O’Neill has served in the NYPD for more than 30 years, which was an accolade confirmed by Mayor Bill de Blasio in the Tuesday press conference.

O’Neill was appointed to the New York City Transit Police Department in January 1983 to work as a patrolman, according to NYPD’s official page. He was then promoted to sergeant approximately four years later, and sergeant special assignment four years after that.

O’Neill then served under several official titles and was given broader jurisdictions across the city. His most recent positions were chief of patrol, in which he led a whole bureau of officers, and chief of department, which is the highest-ranking uniformed officer.

O’Neill is known for implementing “community” or “neighborhood policing” — a strategy that was a consistent theme throughout the press conference. In this initiative, officers are assigned to certain precincts and ordered to mesh with the community on a personal level. The goal is to foster trust between the residents of the communities and the officers by blurring the distinctive line between the two spheres of civil life.

During the press conference, O’Neill credited neighborhood policing with “lowering crime, but not at the expense of losing the vital support of the people we are sworn to protect and serve.” O’Neill says the department needs to evolve and adapt to changing trends in order to proactively address crime.

O’Neill used the neighborhood policing tactic throughout the precincts he headed and de Blasio says this strategy is critical reason for appointing O’Neill as Bratton’s replacement.

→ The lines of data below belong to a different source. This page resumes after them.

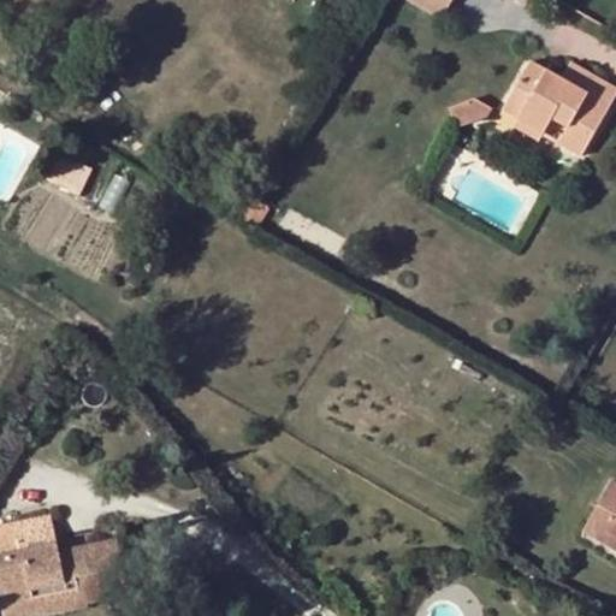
[(407,0),(442,19),(452,0),(407,0)]
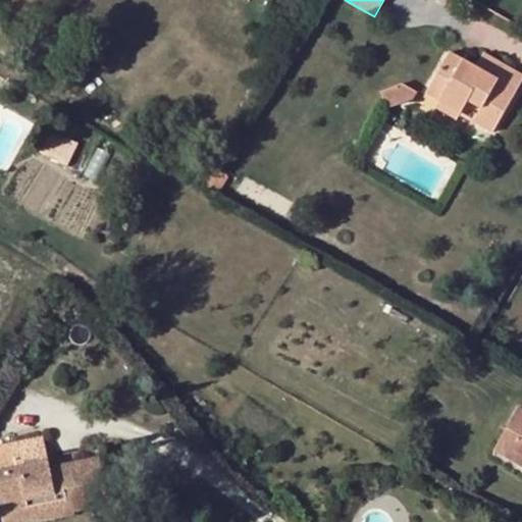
[(492,74),(477,66),(449,52),(428,90),(442,97),(439,102),(462,113),(467,103),(480,111),(475,121),(494,132),(521,80),(521,73),(499,61),(492,74)]
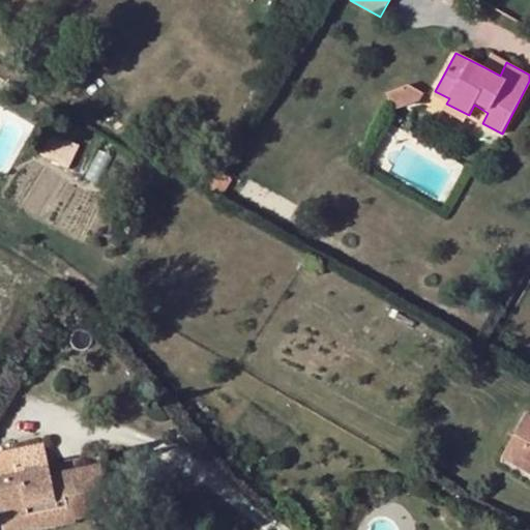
[(492,54),(484,67),(500,76),(506,62),(492,54)]
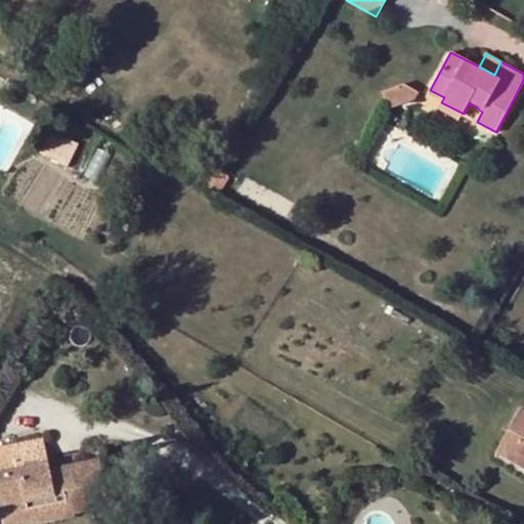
[(404,84),(382,92),(388,110),(416,100),(419,93),(404,84)]
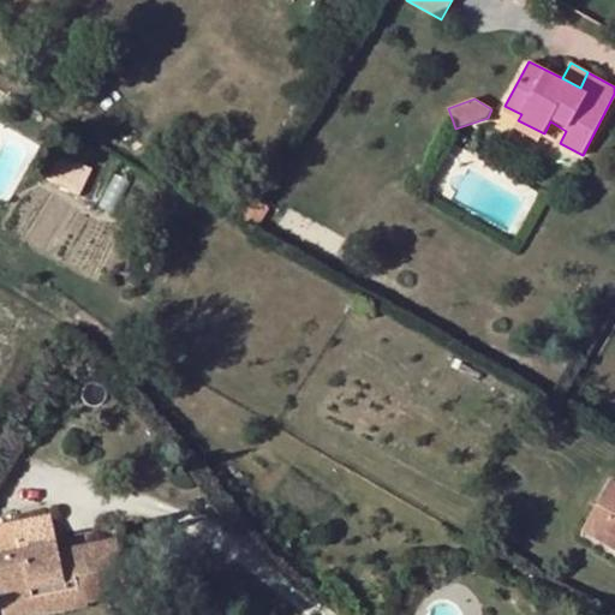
[(501,112),(518,120),(521,114),(505,106),(501,112)]
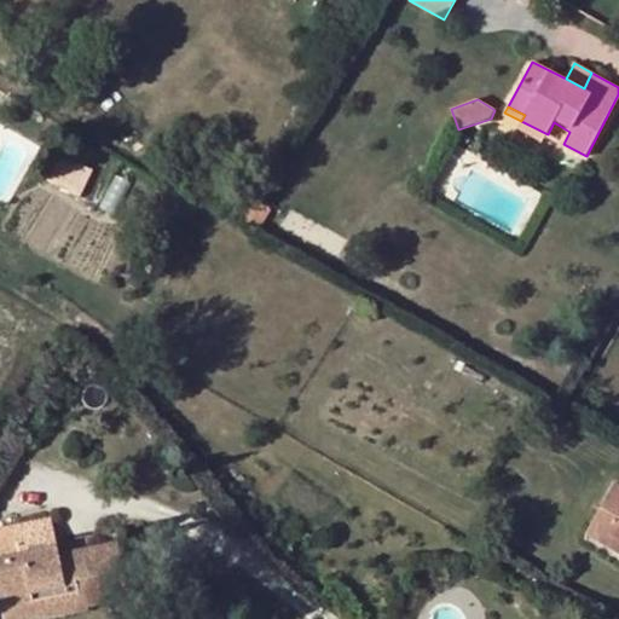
[(542,144),(548,134),(521,121),(518,131),(542,144)]
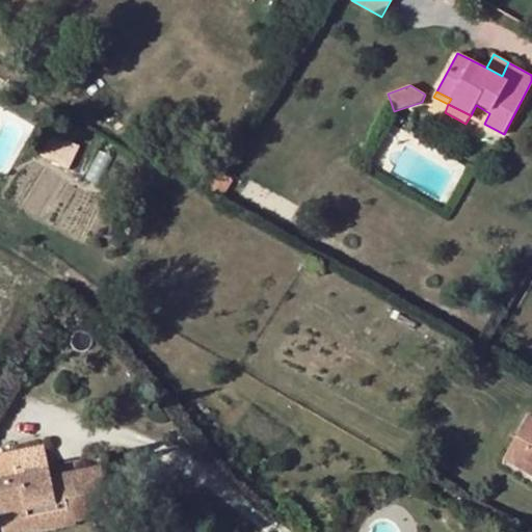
[(53,132),(40,157),(53,163),(54,162),(70,168),(80,147),(53,132)]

De Blasio was sure to say that “quality of life” policing, similar to “zero tolerance” or “broken windows,” will still be utilized. Quality of life policing is the idea that by heavily enforcing relatively more innocuous laws, like public urination and littering, will lead to increased respect for more serious laws. These comments come only weeks after de Blasio signed a bill decreasing punishment for lower-level offenses.

De Blasio noted that under O’Neill’s leadership, an amalgamation of neighborhood policing and quality of life policing will be employed. During the press conference, de Blasio stressed that combining these two policies was a novel idea since the NYPD has “never implemented all of these features at once.”

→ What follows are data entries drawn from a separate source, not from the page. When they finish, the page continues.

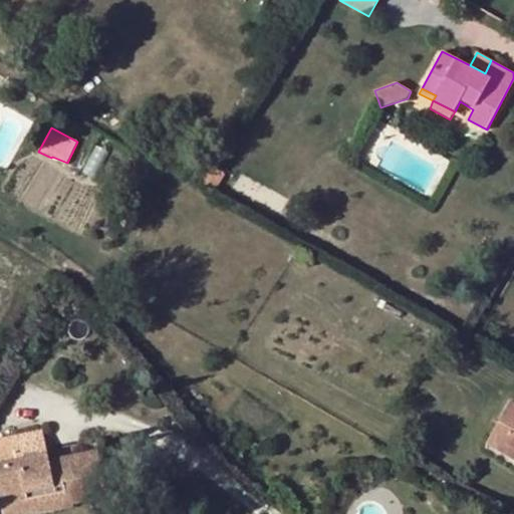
[(215,167),(205,184),(217,192),(228,175),(215,167)]
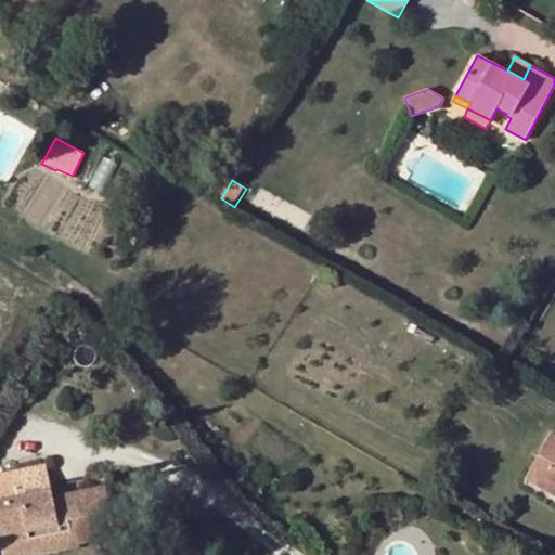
[(554,436),(551,435),(539,455),(552,462),(543,477),(554,483),(554,436)]
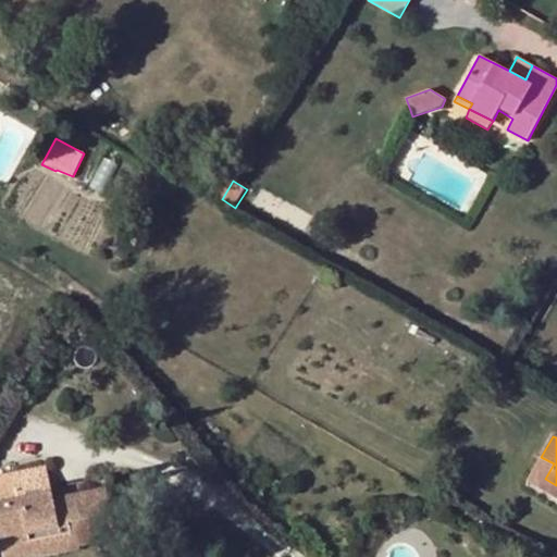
[(529,479),(556,495),(556,485),(545,479),(554,463),(541,457),(529,479)]
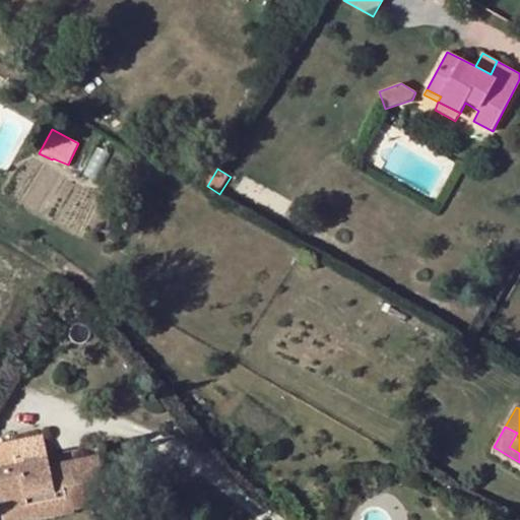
[(68,492),(72,509),(109,501),(100,456),(78,460),(79,467),(51,472),(50,466),(43,436),(10,444),(15,465),(0,468),(0,509),(0,512),(61,499),(60,494),(68,492)]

During the conference, it was revealed that Bratton notified De Blasio of his decision to step down in early July. Around that time, De Blasio was asked if Bratton was going to resign, but the mayor pooh-poohed the allegations because “when it’s other people’s lives” he wanted to keep their personal details secure.

Bratton’s tenure was recently littered with controversies — from protests of police brutality Monday, to dubious ethical actions as commissioner. Even the NYPD sergeants’ union head called for Bratton to step down earlier in 2016.

Bratton expressed that his resignation is not a benevolent replacement for a firing.